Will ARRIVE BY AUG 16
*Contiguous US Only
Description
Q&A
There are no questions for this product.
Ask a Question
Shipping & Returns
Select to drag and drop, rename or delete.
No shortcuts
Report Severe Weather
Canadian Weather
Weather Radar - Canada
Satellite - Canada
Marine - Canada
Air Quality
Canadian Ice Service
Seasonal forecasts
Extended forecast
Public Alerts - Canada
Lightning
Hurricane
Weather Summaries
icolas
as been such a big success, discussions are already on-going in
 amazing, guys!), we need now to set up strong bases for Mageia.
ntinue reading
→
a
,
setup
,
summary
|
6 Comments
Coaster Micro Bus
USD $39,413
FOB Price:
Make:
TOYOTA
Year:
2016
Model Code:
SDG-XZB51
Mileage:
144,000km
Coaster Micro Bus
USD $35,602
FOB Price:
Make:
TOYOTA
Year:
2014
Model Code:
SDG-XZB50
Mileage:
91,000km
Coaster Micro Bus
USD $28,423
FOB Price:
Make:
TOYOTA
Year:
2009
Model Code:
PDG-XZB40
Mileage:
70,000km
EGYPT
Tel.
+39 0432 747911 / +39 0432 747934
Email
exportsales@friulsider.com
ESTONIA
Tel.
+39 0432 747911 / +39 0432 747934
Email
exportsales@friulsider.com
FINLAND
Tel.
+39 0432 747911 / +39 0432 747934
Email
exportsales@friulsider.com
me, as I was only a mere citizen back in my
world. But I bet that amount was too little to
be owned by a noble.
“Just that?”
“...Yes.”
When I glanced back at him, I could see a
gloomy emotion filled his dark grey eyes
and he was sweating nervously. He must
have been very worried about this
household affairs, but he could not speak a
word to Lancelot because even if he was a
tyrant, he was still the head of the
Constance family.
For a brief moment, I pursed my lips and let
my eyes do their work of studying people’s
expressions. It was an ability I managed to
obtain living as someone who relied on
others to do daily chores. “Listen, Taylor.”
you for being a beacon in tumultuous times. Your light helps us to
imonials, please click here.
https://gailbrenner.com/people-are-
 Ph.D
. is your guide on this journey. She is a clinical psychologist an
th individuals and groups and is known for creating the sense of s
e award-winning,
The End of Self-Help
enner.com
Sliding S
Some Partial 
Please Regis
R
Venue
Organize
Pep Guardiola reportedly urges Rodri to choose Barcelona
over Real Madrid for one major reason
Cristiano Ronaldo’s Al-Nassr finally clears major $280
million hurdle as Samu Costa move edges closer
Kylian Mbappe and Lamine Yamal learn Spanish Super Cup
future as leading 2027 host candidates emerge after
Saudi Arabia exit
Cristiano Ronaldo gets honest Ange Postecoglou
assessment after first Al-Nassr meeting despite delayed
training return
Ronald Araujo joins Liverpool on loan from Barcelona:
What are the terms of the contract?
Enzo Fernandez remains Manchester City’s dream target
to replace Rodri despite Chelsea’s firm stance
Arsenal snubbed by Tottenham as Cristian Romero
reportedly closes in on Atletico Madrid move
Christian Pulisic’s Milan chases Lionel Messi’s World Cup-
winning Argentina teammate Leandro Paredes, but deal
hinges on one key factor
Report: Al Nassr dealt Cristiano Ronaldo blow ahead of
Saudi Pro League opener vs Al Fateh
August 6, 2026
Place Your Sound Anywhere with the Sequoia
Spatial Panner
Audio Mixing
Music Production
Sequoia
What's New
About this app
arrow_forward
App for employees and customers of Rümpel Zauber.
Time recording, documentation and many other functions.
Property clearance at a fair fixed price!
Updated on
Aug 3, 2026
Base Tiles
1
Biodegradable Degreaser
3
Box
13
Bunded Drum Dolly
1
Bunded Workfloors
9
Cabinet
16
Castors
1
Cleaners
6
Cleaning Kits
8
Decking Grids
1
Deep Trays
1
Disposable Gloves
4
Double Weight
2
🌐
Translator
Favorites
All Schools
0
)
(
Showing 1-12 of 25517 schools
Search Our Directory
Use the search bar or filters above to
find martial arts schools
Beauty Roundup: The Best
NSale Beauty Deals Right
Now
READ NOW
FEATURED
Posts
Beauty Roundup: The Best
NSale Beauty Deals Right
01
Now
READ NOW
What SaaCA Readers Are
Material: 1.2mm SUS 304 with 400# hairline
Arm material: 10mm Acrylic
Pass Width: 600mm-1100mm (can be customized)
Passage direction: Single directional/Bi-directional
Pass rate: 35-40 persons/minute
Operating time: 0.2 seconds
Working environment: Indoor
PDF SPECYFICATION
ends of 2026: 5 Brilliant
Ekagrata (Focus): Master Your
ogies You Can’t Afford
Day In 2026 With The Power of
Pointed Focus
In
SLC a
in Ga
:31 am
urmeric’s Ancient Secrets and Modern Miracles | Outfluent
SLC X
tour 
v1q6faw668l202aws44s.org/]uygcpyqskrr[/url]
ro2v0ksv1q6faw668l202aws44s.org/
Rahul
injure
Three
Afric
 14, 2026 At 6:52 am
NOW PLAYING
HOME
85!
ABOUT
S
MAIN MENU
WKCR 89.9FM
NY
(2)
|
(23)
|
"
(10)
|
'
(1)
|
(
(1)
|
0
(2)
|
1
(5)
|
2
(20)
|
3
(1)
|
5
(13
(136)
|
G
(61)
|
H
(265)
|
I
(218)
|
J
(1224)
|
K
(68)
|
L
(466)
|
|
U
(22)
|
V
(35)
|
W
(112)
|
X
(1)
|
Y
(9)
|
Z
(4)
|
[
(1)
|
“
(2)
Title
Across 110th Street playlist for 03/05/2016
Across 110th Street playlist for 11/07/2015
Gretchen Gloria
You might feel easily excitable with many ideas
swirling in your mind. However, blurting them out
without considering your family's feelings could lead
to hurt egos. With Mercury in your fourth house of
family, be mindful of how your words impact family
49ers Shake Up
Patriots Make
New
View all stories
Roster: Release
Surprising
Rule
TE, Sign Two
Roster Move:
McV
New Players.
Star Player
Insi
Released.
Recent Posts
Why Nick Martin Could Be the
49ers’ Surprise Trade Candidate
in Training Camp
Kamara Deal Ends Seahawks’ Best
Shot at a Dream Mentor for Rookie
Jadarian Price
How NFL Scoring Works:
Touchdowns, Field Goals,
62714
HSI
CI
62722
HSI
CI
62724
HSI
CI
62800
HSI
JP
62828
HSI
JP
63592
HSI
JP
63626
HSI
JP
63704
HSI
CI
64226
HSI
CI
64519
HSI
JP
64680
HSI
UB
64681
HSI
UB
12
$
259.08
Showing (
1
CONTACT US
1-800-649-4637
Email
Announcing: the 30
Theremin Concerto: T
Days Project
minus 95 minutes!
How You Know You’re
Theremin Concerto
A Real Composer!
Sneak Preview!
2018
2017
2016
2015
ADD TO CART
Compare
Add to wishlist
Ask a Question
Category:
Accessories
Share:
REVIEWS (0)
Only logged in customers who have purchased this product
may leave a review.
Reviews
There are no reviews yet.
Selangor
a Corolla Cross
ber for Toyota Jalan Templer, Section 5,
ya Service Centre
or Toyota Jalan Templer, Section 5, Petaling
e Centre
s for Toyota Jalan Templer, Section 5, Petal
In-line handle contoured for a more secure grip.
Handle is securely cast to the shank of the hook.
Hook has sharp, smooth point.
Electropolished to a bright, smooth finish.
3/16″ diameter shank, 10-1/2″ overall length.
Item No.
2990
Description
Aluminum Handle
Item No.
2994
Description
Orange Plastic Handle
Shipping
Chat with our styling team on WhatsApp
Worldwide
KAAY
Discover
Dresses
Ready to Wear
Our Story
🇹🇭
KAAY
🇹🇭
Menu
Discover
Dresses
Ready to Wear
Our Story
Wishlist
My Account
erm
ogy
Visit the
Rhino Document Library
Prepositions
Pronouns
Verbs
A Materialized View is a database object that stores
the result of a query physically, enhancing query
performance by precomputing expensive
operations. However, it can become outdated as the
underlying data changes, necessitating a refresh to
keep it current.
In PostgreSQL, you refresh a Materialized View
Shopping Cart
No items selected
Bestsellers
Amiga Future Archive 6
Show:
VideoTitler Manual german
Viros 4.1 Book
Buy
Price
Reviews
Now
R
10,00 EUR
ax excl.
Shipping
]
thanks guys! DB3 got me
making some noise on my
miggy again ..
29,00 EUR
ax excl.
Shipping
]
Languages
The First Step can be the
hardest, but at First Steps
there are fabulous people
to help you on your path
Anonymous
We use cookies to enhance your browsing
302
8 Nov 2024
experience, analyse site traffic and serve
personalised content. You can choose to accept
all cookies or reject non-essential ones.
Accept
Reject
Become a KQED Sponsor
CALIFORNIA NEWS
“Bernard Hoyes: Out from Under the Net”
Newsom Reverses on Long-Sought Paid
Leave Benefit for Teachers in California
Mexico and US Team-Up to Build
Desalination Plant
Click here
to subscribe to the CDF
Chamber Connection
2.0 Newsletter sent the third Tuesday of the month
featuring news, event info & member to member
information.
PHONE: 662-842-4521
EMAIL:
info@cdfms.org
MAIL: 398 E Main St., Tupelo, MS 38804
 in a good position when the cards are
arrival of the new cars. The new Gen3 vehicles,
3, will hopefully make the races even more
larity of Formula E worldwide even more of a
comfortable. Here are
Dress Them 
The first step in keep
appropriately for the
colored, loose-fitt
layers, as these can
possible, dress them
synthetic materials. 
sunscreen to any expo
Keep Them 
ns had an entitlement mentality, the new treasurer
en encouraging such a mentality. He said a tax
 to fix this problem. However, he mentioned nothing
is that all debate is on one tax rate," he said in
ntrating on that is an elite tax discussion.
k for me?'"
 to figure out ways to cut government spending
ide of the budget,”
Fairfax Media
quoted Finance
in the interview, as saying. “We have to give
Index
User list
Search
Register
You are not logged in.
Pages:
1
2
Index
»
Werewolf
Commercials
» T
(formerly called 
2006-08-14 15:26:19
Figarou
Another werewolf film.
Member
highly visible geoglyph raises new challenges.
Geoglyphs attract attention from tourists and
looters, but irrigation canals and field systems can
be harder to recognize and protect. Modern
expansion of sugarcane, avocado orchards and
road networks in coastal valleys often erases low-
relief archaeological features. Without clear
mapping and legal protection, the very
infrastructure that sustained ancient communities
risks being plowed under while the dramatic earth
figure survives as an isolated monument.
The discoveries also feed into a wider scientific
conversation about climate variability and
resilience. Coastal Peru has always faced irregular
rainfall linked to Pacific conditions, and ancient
● ● ● ● ● ● ●
TASK DESCRIPTION.
Show me every line in the data above that includes "reportedly".

TASK ANSWER.
Pep Guardiola reportedly urges Rodri to choose Barcelona
reportedly closes in on Atletico Madrid move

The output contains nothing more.